Since it’s World Wildlife Day this week (3rd March), we’re taking a look into the ethics and conduct of wildlife filmmaking!

As a filmmaker or documentarian, with telling any story comes a level of responsibility. In order to help audiences understand something better, it’s imperative to share reliable facts and information. However, in the name of entertainment, some aspects of a topic are often distorted. This can especially be the case in wildlife documentaries.

Reality or Fiction?

The accurate sharing of natural history stories is important for informing how people interact with wildlife. The misrepresentation of certain species or animal habits can have detrimental impact on the animal. For example, how tigers in India can be portrayed as entering villages and posing a threat, whereas, in reality, the expansion of human dwellings has meant people encroaching on the tiger’s habitat.

In terms of reality and fiction, it’s important to remember, as viewers, to not believe everything we see. However, is a programme is put forth as educational, we tend to take what is presented as read. We shouldn’t have to constantly wonder if shots have been heavily manipulated, or if crafty editing has manufactured the outcome of something like a lion chase, or bursting river.

Animal Welfare

A large part of wildlife filmmaking is interacting with or working around wild animals. This is what makes the whole thing particularly dangerous and delicate. Animals are unpredictable, can scare easily, and react in a number of ways.

The simple act of setting up camp and using lots of camera equipment in a creature’s environment can be enough to cause damage. Upsetting an animal’s familiarity in its home can lead to unusual behaviours, that could potentially lead to it harming itself. Equally, stress caused to animals by unusual human presence can lessen reproductive success, which is incredibly damaging to endangered species. Because of this, it’s incredibly important to be mindful of your own impact when making your own wildlife documentary or film.

Code of Conduct

In order to protect wildlife and the natural world, the BBC and Filmmakers for Conservation have outlined codes to be adhered to when engaging in wildlife filmmaking.

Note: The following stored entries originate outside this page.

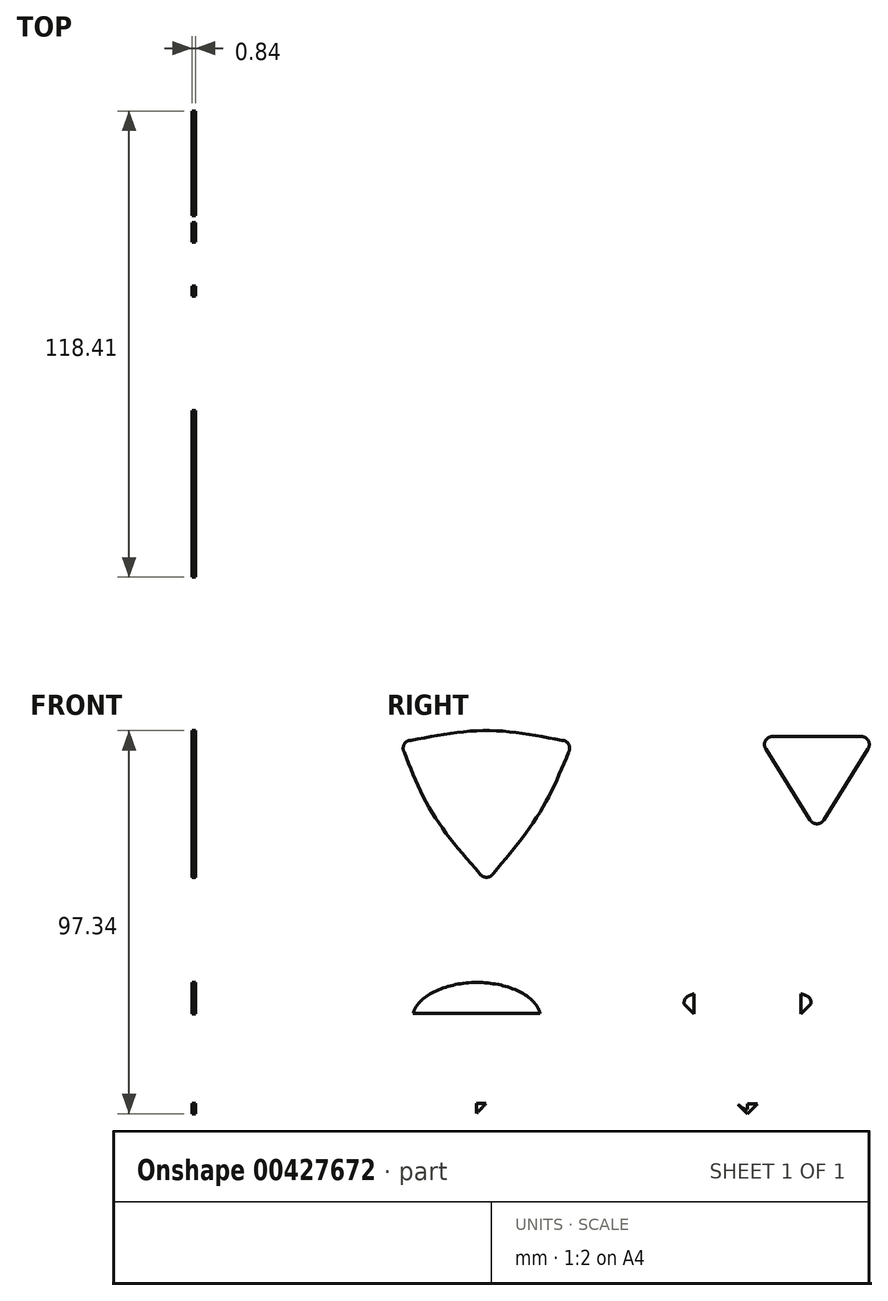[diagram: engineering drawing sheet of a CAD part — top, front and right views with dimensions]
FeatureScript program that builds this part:
annotation { "Feature Type Name" : "Feature", "Feature Type Description" : "" }
export const myFeature = defineFeature(function(context is Context, id is Id, definition is map)
    precondition{}
    {
        {
            var Q0;
            Q0=qCreatedBy(makeId("Right.planeOp"),FACE);
            var sketch = newSketch(context, id + "F0", { "sketchPlane" : qUnion([Q0])});
            skLineSegment(sketch, "E0", {"start": v(0, -11.07) * mm, "end": v(0, -44.35) * mm});
            skLineSegment(sketch, "E1", {"start": v(0, -44.35) * mm, "end": v(32.26, -44.35) * mm});
            skPoint(sketch, "E2", {"position": v(16.13, -44.35) * mm});
            skLineSegment(sketch, "E3", {"start": v(0, -11.07) * mm, "end": v(32.26, -11.07) * mm});
            skLineSegment(sketch, "E4", {"start": v(32.26, -11.07) * mm, "end": v(32.26, -44.35) * mm});
            skPoint(sketch, "E5", {"position": v(0, -16.42) * mm});
            skPoint(sketch, "E6", {"position": v(32.26, -16.42) * mm});
            skLineSegment(sketch, "E7", {"start": v(16.13, -44.35) * mm, "end": v(16.13, -39.27) * mm});
            skLineSegment(sketch, "E8", {"start": v(16.13, -41.8) * mm, "end": v(13.59, -41.8) * mm});
            skLineSegment(sketch, "E9", {"start": v(13.59, -41.8) * mm, "end": v(16.13, -41.8) * mm});
            skLineSegment(sketch, "E10", {"start": v(18.67, -41.8) * mm, "end": v(16.13, -41.8) * mm});
            skLineSegment(sketch, "E11", {"start": v(16.13, -44.35) * mm, "end": v(13.59, -41.8) * mm});
            skLineSegment(sketch, "E12", {"start": v(16.13, -44.35) * mm, "end": v(18.67, -41.8) * mm});
            skLineSegment(sketch, "E13", {"start": v(0, -16.42) * mm, "end": v(2.54, -16.42) * mm});
            skLineSegment(sketch, "E14", {"start": v(2.54, -16.42) * mm, "end": v(2.54, -13.88) * mm});
            skLineSegment(sketch, "E15", {"start": v(2.54, -13.88) * mm, "end": v(2.54, -16.42) * mm});
            skLineSegment(sketch, "E16", {"start": v(2.54, -18.96) * mm, "end": v(2.54, -16.42) * mm});
            skLineSegment(sketch, "E17", {"start": v(0, -16.42) * mm, "end": v(2.54, -18.96) * mm});
            skLineSegment(sketch, "E18", {"start": v(2.54, -13.88) * mm, "end": v(0, -16.42) * mm});
            skLineSegment(sketch, "E19", {"start": v(32.26, -16.42) * mm, "end": v(29.72, -16.42) * mm});
            skLineSegment(sketch, "E20", {"start": v(29.72, -16.42) * mm, "end": v(29.72, -13.88) * mm});
            skLineSegment(sketch, "E21", {"start": v(29.72, -13.88) * mm, "end": v(29.72, -16.42) * mm});
            skLineSegment(sketch, "E22", {"start": v(29.72, -18.96) * mm, "end": v(29.72, -16.42) * mm});
            skLineSegment(sketch, "E23", {"start": v(29.72, -18.96) * mm, "end": v(32.26, -16.42) * mm});
            skFitSpline(sketch, "E24", {"points": [v(2.54, -13.88) * mm, v(16.13, -11.07) * mm, v(29.72, -13.88) * mm, v(32.26, -16.42) * mm, v(18.67, -41.8) * mm, v(13.59, -41.8) * mm, v(0, -16.42) * mm, v(2.54, -13.88) * mm]});
            skLineSegment(sketch, "E25", {"start": v(29.72, -13.88) * mm, "end": v(32.26, -16.42) * mm});
            skSolve(sketch);
        }
        {
            var Q0;
            {var subQ0=sQuery(id+"F0.wireOp",EDGE,"E24");var subQ1=sQuery(id+"F0.wireOp",EDGE,"E0");var subQ3=makeQuery(id+"F0.imprint","INTERSECT",VERTEX,{"derivedFrom":[subQ1,subQ0]});Q0=makeQuery(id+"F0.imprint","IMPRINT",FACE,{"disambiguationData":[TD([[makeQuery(id+"F0.imprint","IMPRINT",EDGE,{"disambiguationData":[TD([[subQ3,-1.0]])],"derivedFrom":subQ1}),-1.0]])]});}
            var Q1;
            {var subQ0=sQuery(id+"F0.wireOp",EDGE,"E24");var subQ1=sQuery(id+"F0.wireOp",EDGE,"E4");var subQ3=makeQuery(id+"F0.imprint","INTERSECT",VERTEX,{"derivedFrom":[subQ1,subQ0]});Q1=makeQuery(id+"F0.imprint","IMPRINT",FACE,{"disambiguationData":[TD([[makeQuery(id+"F0.imprint","IMPRINT",EDGE,{"disambiguationData":[TD([[subQ3,-1.0]])],"derivedFrom":subQ1}),1.0]])]});}
            var Q2;
            Q2=makeQuery(id+"F0.imprint","IMPRINT",FACE,{"disambiguationData":[TD([[makeQuery(id+"F0.imprint","IMPRINT",EDGE,{"derivedFrom":sQuery(id+"F0.wireOp",EDGE,"E13")}),-1.0]])]});
            var Q3;
            Q3=makeQuery(id+"F0.imprint","IMPRINT",FACE,{"disambiguationData":[TD([[makeQuery(id+"F0.imprint","IMPRINT",EDGE,{"derivedFrom":sQuery(id+"F0.wireOp",EDGE,"E19")}),1.0]])]});
            var Q4;
            {var subQ1=sQuery(id+"F0.wireOp",EDGE,"E18");Q4=makeQuery(id+"F0.imprint","IMPRINT",FACE,{"disambiguationData":[TD([[makeQuery(id+"F0.imprint","IMPRINT",EDGE,{"derivedFrom":subQ1}),-1.0]])]});}
            var Q5;
            {var subQ0=sQuery(id+"F0.wireOp",EDGE,"E25");Q5=makeQuery(id+"F0.imprint","IMPRINT",FACE,{"disambiguationData":[TD([[makeQuery(id+"F0.imprint","IMPRINT",EDGE,{"derivedFrom":subQ0}),1.0]])]});}
            var Q6;
            {var subQ1=sQuery(id+"F0.wireOp",EDGE,"E7");var subQ3=sQuery(id+"F0.wireOp",EDGE,"E24");var subQ4=makeQuery(id+"F0.imprint","INTERSECT",VERTEX,{"derivedFrom":[subQ1,subQ3]});Q6=makeQuery(id+"F0.imprint","IMPRINT",FACE,{"disambiguationData":[TD([[makeQuery(id+"F0.imprint","IMPRINT",EDGE,{"disambiguationData":[TD([[subQ4,-1.0]])],"derivedFrom":subQ3}),1.0]])]});}
            var Q7;
            {var subQ1=sQuery(id+"F0.wireOp",EDGE,"E7");var subQ3=sQuery(id+"F0.wireOp",EDGE,"E24");var subQ4=makeQuery(id+"F0.imprint","INTERSECT",VERTEX,{"derivedFrom":[subQ1,subQ3]});Q7=makeQuery(id+"F0.imprint","IMPRINT",FACE,{"disambiguationData":[TD([[makeQuery(id+"F0.imprint","IMPRINT",EDGE,{"disambiguationData":[TD([[subQ4,1.0]])],"derivedFrom":subQ3}),1.0]])]});}
            var Q8;
            Q8=makeQuery(id+"F0.imprint","IMPRINT",FACE,{"disambiguationData":[TD([[makeQuery(id+"F0.imprint","IMPRINT",EDGE,{"derivedFrom":sQuery(id+"F0.wireOp",EDGE,"E13")}),1.0]])]});
            var Q9;
            Q9=makeQuery(id+"F0.imprint","IMPRINT",FACE,{"disambiguationData":[TD([[makeQuery(id+"F0.imprint","IMPRINT",EDGE,{"derivedFrom":sQuery(id+"F0.wireOp",EDGE,"E19")}),-1.0]])]});
            var Q10;
            {var subQ8=sQuery(id+"F0.wireOp",EDGE,"E9");Q10=makeQuery(id+"F0.imprint","IMPRINT",FACE,{"disambiguationData":[TD([[makeQuery(id+"F0.imprint","IMPRINT",EDGE,{"derivedFrom":subQ8}),1.0]])]});}
            var Q11;
            {var subQ0=sQuery(id+"F0.wireOp",EDGE,"E9");Q11=makeQuery(id+"F0.imprint","IMPRINT",FACE,{"disambiguationData":[TD([[makeQuery(id+"F0.imprint","IMPRINT",EDGE,{"derivedFrom":subQ0}),-1.0]])]});}
            var Q12;
            {var subQ0=sQuery(id+"F0.wireOp",EDGE,"E10");Q12=makeQuery(id+"F0.imprint","IMPRINT",FACE,{"disambiguationData":[TD([[makeQuery(id+"F0.imprint","IMPRINT",EDGE,{"derivedFrom":subQ0}),1.0]])]});}
            extrude(context, id + "F1", {"entities" : qUnion([Q0, Q1, Q2, Q3, Q4, Q5, Q6, Q7, Q8, Q9, Q10, Q11, Q12]), "depth" : 0.84 * mm});
        }
        {
            var Q0;
            Q0=qCreatedBy(makeId("Right.planeOp"),FACE);
            var sketch = newSketch(context, id + "F2", { "sketchPlane" : qUnion([Q0])});
            skLineSegment(sketch, "E26", {"start": v(-68.83, -11.02) * mm, "end": v(-68.83, -44.3) * mm});
            skLineSegment(sketch, "E27", {"start": v(-68.83, -44.3) * mm, "end": v(-36.58, -44.3) * mm});
            skPoint(sketch, "E28", {"position": v(-52.7, -44.3) * mm});
            skLineSegment(sketch, "E29", {"start": v(-68.83, -11.02) * mm, "end": v(-36.58, -11.02) * mm});
            skLineSegment(sketch, "E30", {"start": v(-36.58, -11.02) * mm, "end": v(-36.58, -44.3) * mm});
            skPoint(sketch, "E31", {"position": v(-68.83, -16.36) * mm});
            skPoint(sketch, "E32", {"position": v(-36.58, -16.36) * mm});
            skLineSegment(sketch, "E33", {"start": v(-52.7, -44.3) * mm, "end": v(-52.7, -39.21) * mm});
            skLineSegment(sketch, "E34", {"start": v(-52.7, -41.75) * mm, "end": v(-55.24, -41.75) * mm});
            skLineSegment(sketch, "E35", {"start": v(-55.24, -41.75) * mm, "end": v(-52.7, -41.75) * mm});
            skLineSegment(sketch, "E36", {"start": v(-50.16, -41.75) * mm, "end": v(-52.7, -41.75) * mm});
            skLineSegment(sketch, "E37", {"start": v(-52.7, -44.3) * mm, "end": v(-55.24, -41.75) * mm});
            skLineSegment(sketch, "E38", {"start": v(-52.7, -44.3) * mm, "end": v(-50.16, -41.75) * mm});
            skLineSegment(sketch, "E39", {"start": v(-68.83, -16.36) * mm, "end": v(-66.3, -16.36) * mm});
            skLineSegment(sketch, "E40", {"start": v(-66.3, -16.36) * mm, "end": v(-66.3, -13.82) * mm});
            skLineSegment(sketch, "E41", {"start": v(-66.3, -13.82) * mm, "end": v(-66.3, -16.36) * mm});
            skLineSegment(sketch, "E42", {"start": v(-66.3, -18.9) * mm, "end": v(-66.3, -16.36) * mm});
            skLineSegment(sketch, "E43", {"start": v(-68.83, -16.36) * mm, "end": v(-66.3, -18.9) * mm});
            skLineSegment(sketch, "E44", {"start": v(-66.3, -13.82) * mm, "end": v(-68.83, -16.36) * mm});
            skLineSegment(sketch, "E45", {"start": v(-36.58, -16.36) * mm, "end": v(-39.12, -16.36) * mm});
            skLineSegment(sketch, "E46", {"start": v(-39.12, -16.36) * mm, "end": v(-39.12, -13.82) * mm});
            skLineSegment(sketch, "E47", {"start": v(-39.12, -13.82) * mm, "end": v(-39.12, -16.36) * mm});
            skLineSegment(sketch, "E48", {"start": v(-39.12, -18.9) * mm, "end": v(-39.12, -16.36) * mm});
            skLineSegment(sketch, "E49", {"start": v(-39.12, -18.9) * mm, "end": v(-36.58, -16.36) * mm});
            skLineSegment(sketch, "E50", {"start": v(-39.12, -13.82) * mm, "end": v(-36.58, -16.36) * mm});
            skLineSegment(sketch, "E51", {"start": v(-66.3, -18.9) * mm, "end": v(-68.83, -18.9) * mm});
            skLineSegment(sketch, "E52", {"start": v(-68.83, -18.9) * mm, "end": v(-36.58, -18.9) * mm});
            skFitSpline(sketch, "E53", {"points": [v(-55.24, -41.75) * mm, v(-68.83, -18.9) * mm, v(-52.7, -11.02) * mm, v(-36.58, -18.9) * mm, v(-52.7, -44.3) * mm], "startDerivative": vector(-84.15, 94.44) * mm, "endDerivative": vector(-92.62, -99.56) * mm});
            skSolve(sketch);
        }
        {
            var Q0;
            {var subQ0=sQuery(id+"F2.wireOp",EDGE,"E35");Q0=makeQuery(id+"F2.imprint","IMPRINT",FACE,{"disambiguationData":[TD([[makeQuery(id+"F2.imprint","IMPRINT",EDGE,{"derivedFrom":subQ0}),1.0]])]});}
            var Q1;
            {var subQ4=sQuery(id+"F2.wireOp",EDGE,"E42");Q1=makeQuery(id+"F2.imprint","IMPRINT",FACE,{"disambiguationData":[TD([[makeQuery(id+"F2.imprint","IMPRINT",EDGE,{"derivedFrom":subQ4}),-1.0]])]});}
            var Q2;
            {var subQ1=sQuery(id+"F2.wireOp",EDGE,"E43");var subQ3=sQuery(id+"F2.wireOp",EDGE,"E53");var subQ4=makeQuery(id+"F2.imprint","INTERSECT",VERTEX,{"derivedFrom":[subQ1,subQ3]});Q2=makeQuery(id+"F2.imprint","IMPRINT",FACE,{"disambiguationData":[TD([[makeQuery(id+"F2.imprint","IMPRINT",EDGE,{"disambiguationData":[TD([[subQ4,-1.0]])],"derivedFrom":subQ1}),-1.0]])]});}
            var Q3;
            {var subQ0=sQuery(id+"F2.wireOp",EDGE,"E42");Q3=makeQuery(id+"F2.imprint","IMPRINT",FACE,{"disambiguationData":[TD([[makeQuery(id+"F2.imprint","IMPRINT",EDGE,{"derivedFrom":subQ0}),1.0]])]});}
            var Q4;
            {var subQ1=sQuery(id+"F2.wireOp",EDGE,"E39");var subQ3=sQuery(id+"F2.wireOp",EDGE,"E53");var subQ4=makeQuery(id+"F2.imprint","INTERSECT",VERTEX,{"derivedFrom":[subQ1,subQ3]});Q4=makeQuery(id+"F2.imprint","IMPRINT",FACE,{"disambiguationData":[TD([[makeQuery(id+"F2.imprint","IMPRINT",EDGE,{"disambiguationData":[TD([[subQ4,-1.0]])],"derivedFrom":subQ3}),-1.0]])]});}
            var Q5;
            {var subQ1=sQuery(id+"F2.wireOp",EDGE,"E49");var subQ3=sQuery(id+"F2.wireOp",EDGE,"E53");var subQ4=makeQuery(id+"F2.imprint","INTERSECT",VERTEX,{"derivedFrom":[subQ1,subQ3]});Q5=makeQuery(id+"F2.imprint","IMPRINT",FACE,{"disambiguationData":[TD([[makeQuery(id+"F2.imprint","IMPRINT",EDGE,{"disambiguationData":[TD([[subQ4,1.0]])],"derivedFrom":subQ1}),-1.0]])]});}
            var Q6;
            {var subQ0=sQuery(id+"F2.wireOp",EDGE,"E48");Q6=makeQuery(id+"F2.imprint","IMPRINT",FACE,{"disambiguationData":[TD([[makeQuery(id+"F2.imprint","IMPRINT",EDGE,{"derivedFrom":subQ0}),-1.0]])]});}
            var Q7;
            {var subQ0=sQuery(id+"F2.wireOp",EDGE,"E53");var subQ3=sQuery(id+"F2.wireOp",EDGE,"E36");var subQ5=makeQuery(id+"F2.imprint","INTERSECT",VERTEX,{"derivedFrom":[subQ3,subQ0]});Q7=makeQuery(id+"F2.imprint","IMPRINT",FACE,{"disambiguationData":[TD([[makeQuery(id+"F2.imprint","IMPRINT",EDGE,{"disambiguationData":[TD([[subQ5,-1.0]])],"derivedFrom":subQ3}),1.0]])]});}
            var Q8;
            {var subQ2=sQuery(id+"F2.wireOp",EDGE,"E35");Q8=makeQuery(id+"F2.imprint","IMPRINT",FACE,{"disambiguationData":[TD([[makeQuery(id+"F2.imprint","IMPRINT",EDGE,{"derivedFrom":subQ2}),-1.0]])]});}
            var Q9;
            {var subQ1=sQuery(id+"F2.wireOp",EDGE,"E45");var subQ3=sQuery(id+"F2.wireOp",EDGE,"E53");var subQ4=makeQuery(id+"F2.imprint","INTERSECT",VERTEX,{"derivedFrom":[subQ1,subQ3]});Q9=makeQuery(id+"F2.imprint","IMPRINT",FACE,{"disambiguationData":[TD([[makeQuery(id+"F2.imprint","IMPRINT",EDGE,{"disambiguationData":[TD([[subQ4,1.0]])],"derivedFrom":subQ3}),-1.0]])]});}
            extrude(context, id + "F3", {"entities" : qUnion([Q0, Q1, Q2, Q3, Q4, Q5, Q6, Q7, Q8, Q9]), "depth" : 0.84 * mm});
        }
        {
            var Q0;
            Q0=qCreatedBy(makeId("Right.planeOp"),FACE);
            var sketch = newSketch(context, id + "F4", { "sketchPlane" : qUnion([Q0])});
            skCircle(sketch, "E54", {"center": v(33.74, 44.11) * mm, "radius": 16.64 * mm});
            skLineSegment(sketch, "E55", {"start": v(18.82, 51.46) * mm, "end": v(33.74, 27.47) * mm});
            skLineSegment(sketch, "E56", {"start": v(33.74, 27.47) * mm, "end": v(48.67, 51.46) * mm});
            skLineSegment(sketch, "E57", {"start": v(48.67, 51.46) * mm, "end": v(18.82, 51.46) * mm});
            skSolve(sketch);
        }
        {
            var Q0;
            Q0=makeQuery(id+"F4.imprint","IMPRINT",FACE,{"disambiguationData":[TD([[makeQuery(id+"F4.imprint","IMPRINT",EDGE,{"derivedFrom":sQuery(id+"F4.wireOp",EDGE,"E55")}),1.0]])]});
            extrude(context, id + "F5", {"entities" : qUnion([Q0]), "depth" : 0.84 * mm});
        }
        {
            var Q0;
            Q0=makeQuery(id+"F5.opExtrude","SWEPT_EDGE",EDGE,{"disambiguationData":[OSD([sQuery(id+"F4.wireOp",EDGE,"E54"),sQuery(id+"F4.wireOp",EDGE,"E55"),sQuery(id+"F4.wireOp",EDGE,"E57")])]});
            var Q1;
            Q1=makeQuery(id+"F5.opExtrude","SWEPT_EDGE",EDGE,{"disambiguationData":[OSD([sQuery(id+"F4.wireOp",EDGE,"E54"),sQuery(id+"F4.wireOp",EDGE,"E55"),sQuery(id+"F4.wireOp",EDGE,"E56")])]});
            var Q2;
            Q2=makeQuery(id+"F5.opExtrude","SWEPT_EDGE",EDGE,{"disambiguationData":[OSD([sQuery(id+"F4.wireOp",EDGE,"E54"),sQuery(id+"F4.wireOp",EDGE,"E56"),sQuery(id+"F4.wireOp",EDGE,"E57")])]});
            fillet(context, id + "F6", {"entities" : qUnion([Q0, Q1, Q2]), "radius" : 2.03 * mm, "tangentPropagation" : true, "allowEdgeOverflow" : false});
        }
        {
            var Q0;
            Q0=qCreatedBy(makeId("Right.planeOp"),FACE);
            var sketch = newSketch(context, id + "F7", { "sketchPlane" : qUnion([Q0])});
            skCircle(sketch, "E58", {"center": v(-50.21, 39.29) * mm, "radius": 25.4 * mm});
            skLineSegment(sketch, "E59", {"start": v(-73, 50.52) * mm, "end": v(-50.21, 13.89) * mm});
            skLineSegment(sketch, "E60", {"start": v(-50.21, 13.89) * mm, "end": v(-27.43, 50.52) * mm});
            skLineSegment(sketch, "E61", {"start": v(-27.43, 50.52) * mm, "end": v(-73, 50.52) * mm});
            skSolve(sketch);
        }
        {
            var Q0;
            Q0=makeQuery(id+"F7.imprint","IMPRINT",FACE,{"disambiguationData":[TD([[makeQuery(id+"F7.imprint","IMPRINT",EDGE,{"derivedFrom":sQuery(id+"F7.wireOp",EDGE,"E59")}),1.0]])]});
            extrude(context, id + "F8", {"entities" : qUnion([Q0]), "depth" : 0.84 * mm});
        }
        {
            var Q0;
            Q0=makeQuery(id+"F8.opExtrude","SWEPT_EDGE",EDGE,{"disambiguationData":[OSD([sQuery(id+"F7.wireOp",EDGE,"E58"),sQuery(id+"F7.wireOp",EDGE,"E59"),sQuery(id+"F7.wireOp",EDGE,"E61")])]});
            var Q1;
            Q1=makeQuery(id+"F8.opExtrude","SWEPT_EDGE",EDGE,{"disambiguationData":[OSD([sQuery(id+"F7.wireOp",EDGE,"E58"),sQuery(id+"F7.wireOp",EDGE,"E60"),sQuery(id+"F7.wireOp",EDGE,"E61")])]});
            var Q2;
            Q2=makeQuery(id+"F8.opExtrude","SWEPT_EDGE",EDGE,{"disambiguationData":[OSD([sQuery(id+"F7.wireOp",EDGE,"E58"),sQuery(id+"F7.wireOp",EDGE,"E59"),sQuery(id+"F7.wireOp",EDGE,"E60")])]});
            fillet(context, id + "F9", {"entities" : qUnion([Q0, Q1, Q2]), "radius" : 2.03 * mm, "tangentPropagation" : true, "allowEdgeOverflow" : false});
        }
        {
            var Q0;
            Q0=makeQuery(id+"F8.opExtrude","CAP_FACE",FACE,{"disambiguationData":[OSD([sQuery(id+"F7.wireOp",EDGE,"E59"),sQuery(id+"F7.wireOp",EDGE,"E60"),sQuery(id+"F7.wireOp",EDGE,"E61")])],"isStart":false});
            var sketch = newSketch(context, id + "F10", { "sketchPlane" : qUnion([Q0])});
            skPoint(sketch, "E62.1.internal.snap0", {"position": v(-50.21, 50.52) * mm});
            skFitSpline(sketch, "E62", {"points": [v(-69.34, 50.52) * mm, v(-50.21, 52.99) * mm, v(-31.09, 50.52) * mm], "startDerivative": vector(38.25, 7.42) * mm, "endDerivative": vector(38.25, -7.42) * mm});
            skPoint(sketch, "E63.1.internal.snap0", {"position": v(-38.93, 32.04) * mm});
            skFitSpline(sketch, "E63", {"points": [v(-29.36, 47.41) * mm, v(-36.73, 32.04) * mm, v(-48.49, 16.66) * mm], "startDerivative": vector(-13.4, -32.23) * mm, "endDerivative": vector(-24.74, -29.3) * mm});
            skPoint(sketch, "E64.1.internal.snap0", {"position": v(-61.5, 32.04) * mm});
            skFitSpline(sketch, "E64", {"points": [v(-51.94, 16.66) * mm, v(-63.97, 32.04) * mm, v(-71.07, 47.41) * mm], "startDerivative": vector(-25.43, 29.13) * mm, "endDerivative": vector(-12.67, 32.4) * mm});
            skSolve(sketch);
        }
        {
            var Q0;
            Q0 = qSketchRegion(id + "F10", true);
            var Q1;
            Q1=makeQuery(id+"F10.imprint","IMPRINT",FACE,{"disambiguationData":[TD([[makeQuery(id+"F10.imprint","IMPRINT",EDGE,{"derivedFrom":sQuery(id+"F10.wireOp",EDGE,"E64")}),-1.0]])]});
            var Q2;
            Q2=makeQuery(id+"F10.imprint","IMPRINT",FACE,{"disambiguationData":[TD([[makeQuery(id+"F10.imprint","IMPRINT",EDGE,{"derivedFrom":sQuery(id+"F10.wireOp",EDGE,"E63")}),-1.0]])]});
            var Q3;
            Q3=makeQuery(id+"F10.imprint","IMPRINT",FACE,{"disambiguationData":[TD([[makeQuery(id+"F10.imprint","IMPRINT",EDGE,{"derivedFrom":sQuery(id+"F10.wireOp",EDGE,"E62")}),-1.0]])]});
            extrude(context, id + "F11", {"entities" : qUnion([Q0, Q1, Q2, Q3]), "operationType" : NewBodyOperationType.ADD, "oppositeDirection" : true, "depth" : 0.84 * mm});
        }
    });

  1. Always place the welfare of the subject above all else.
  2. Ensure that your subjects are not caused any physical harm, anxiety, consequential predation or lessened reproductive success by your activities.
  3. Don’t do anything that will permanently alter the natural behavior of your subject. Be aware that habituation, baiting, and feeding may place your subjects at risk and may be lethal.
  4. It is unacceptable to restrict or restrain an animal by any means to attract a predator.
  5. Subjects should never be drugged or restrained in order to alter their behavior for the sole purpose of filming.
  6. Be aware of and follow all local and national laws regarding wildlife where you are filming.
  7. Be courteous to your contributors (give appropriate credit where it is due). Whenever possible give copies of the finished program, a copy of a long edit of an appropriate scene, and/or publicity photographs to the people who helped you.
  8. Images or script that give an audience abnormal, false or misleading information about a subject or its behavior should be avoided.
  9. Always research your subject prior to filming.

Guidelines for Working in the Field

  1. Restore all sites to their original state before you leave (for example: tie back rather than cut vegetation).
  2. Be aware and take precautions, as some species will permanently quit a site just because of your odor.
  3. Keep film, video equipment, and crew members at a distance sufficient to avoid site or subject disturbance.
  4. Night shooting with artificial lights can require precautions to avoid making the subject vulnerable to predation.
  5. Be prepared to meet unexpected conditions without damaging the environment or subject. Be especially prepared and deal with any people attracted by your activities as they could put the subject at risk.
  6. Be aware that filming a den or nest site could attract predators.
  7. The use of tame or captive animals should be acknowledged. If so, ensure the subject receives proper care; the subject’s trainer or custodian should always be present during filming.